EXERCISE OBJECTIVE -
Copy word for word the part of the forum thread below about playing early music on piano, from "However, René Clemencic" up to and including "of polyphonic motets.".

PASSAGE TO READ -
******

For all the focus on the early music, the one arrangement that just doesn't work for me is the Tristan excerpt.


----------



## Larkenfield

I feel it's a worthy companion to Gould's delightful recording of the early music of Byrd and Gibbons with its lovely counterpoint.


----------



## premont

Mandryka said:


> I found the booklet online, which makes me think that Denk's heart's in the right place


When played on piano - and particularly true of the Ockeghem Kyrie - I find it difficult to tell the voices apart. Instead the pieces get rather homophonic, which seems inauthentic. What he - according to the quote - wants to show- namely the tension between the different intervals, is displayed very much better when the pieces are sung, enabling us to tell the voices apart, so there are no arguments for using piano, other than he himself wants to play the music. But what does it matter to us?


----------



## Mandryka

premont said:


> When played on piano - and particularly true of the Ockeghem Kyrie - I find it difficult to tell the voices apart. Instead the pieces get rather homophonic, which seems inauthentic. What he - according to the quote - wants to show- namely the tension between the different intervals, is displayed very much better when the pieces are sung, enabling us to tell the voices apart, so there are no arguments for using piano, other than he himself wants to play the music. But what does it matter to us?


He can talk the talk but he can't walk the walk.


----------



## isorhythm

It's true that a piano is not an ideal instrument for performing a 15th century four-part vocal mass. Glad we've worked that out.


----------



## Mandryka

There’s an old tradition of making keyboard transcriptions of polyphonic sacred music including mass movements. These are these days most often played on pipe organs, for obvious reasons, and occasionally on harpsichord type instruments too. 

However, René Clemencic has recorded several of these transcriptions on clavichord. And so has Ilton Wjuniski. Not mass movements as far as I can see, but transcriptions of polyphonic motets. 

That gives me hope that a piano performance could be feasible without too much harming the music. But maybe Denk’s not the man, and maybe Denk’s instrument isn’t the best type of piano for the job.


----------



## premont

Mandryka said:


> That gives me hope that a piano performance could be feasible without too much harming the music..


If this is going to make sense, the musician must at least be highly historically informed. And such a musician would probably not choose to play this music on piano. And I still miss the point of doing so.

In Parrott's book "Composers intentions?" (a most interesting book, thanks for the recommendation, Mandryka) there is a quote from Taruskin(quoted from memory): _The most important task of the performer is to find out, how the audience wants the music played, and then do it _.Really a depressing anti-HIP consideration.


----------



## isorhythm

Talking about this album in terms of HIP is both irrelevant and deeply tedious. Time to let it go.


----------



## premont

Well, maybe I am unclear, but I didn't address this album in my last post at all, but the more general question of the piano as a vehicle for Early music.


----------

******

GIVEN MATERIAL -

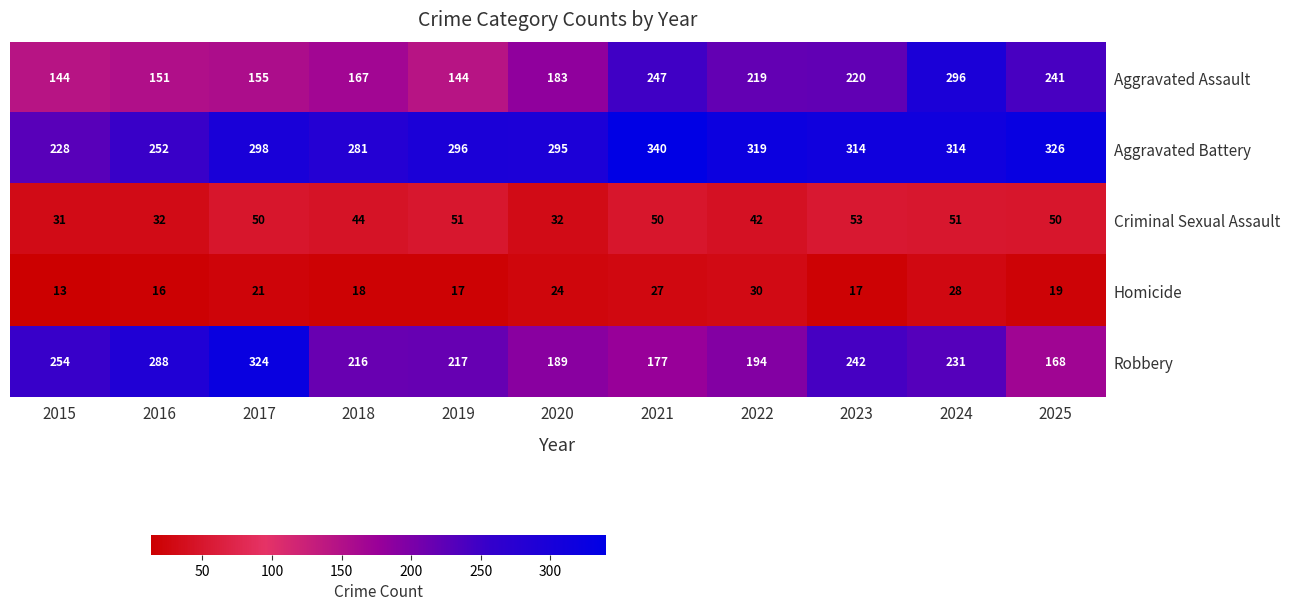

Which series changed the most between 2021 and 2023?

Robbery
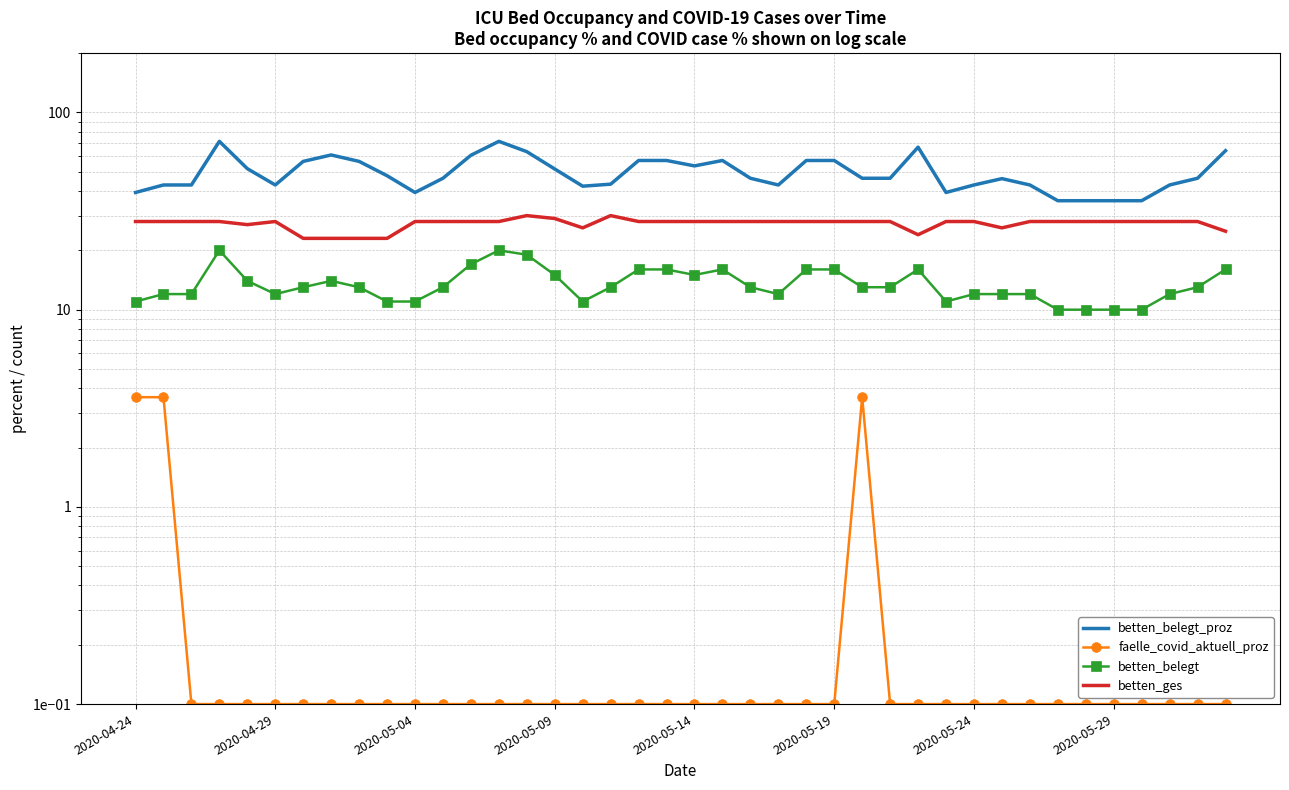

Between 33 and 25, which is larger?

25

******

ANSWER -
However, René Clemencic has recorded several of these transcriptions on clavichord. And so has Ilton Wjuniski. Not mass movements as far as I can see, but transcriptions of polyphonic motets.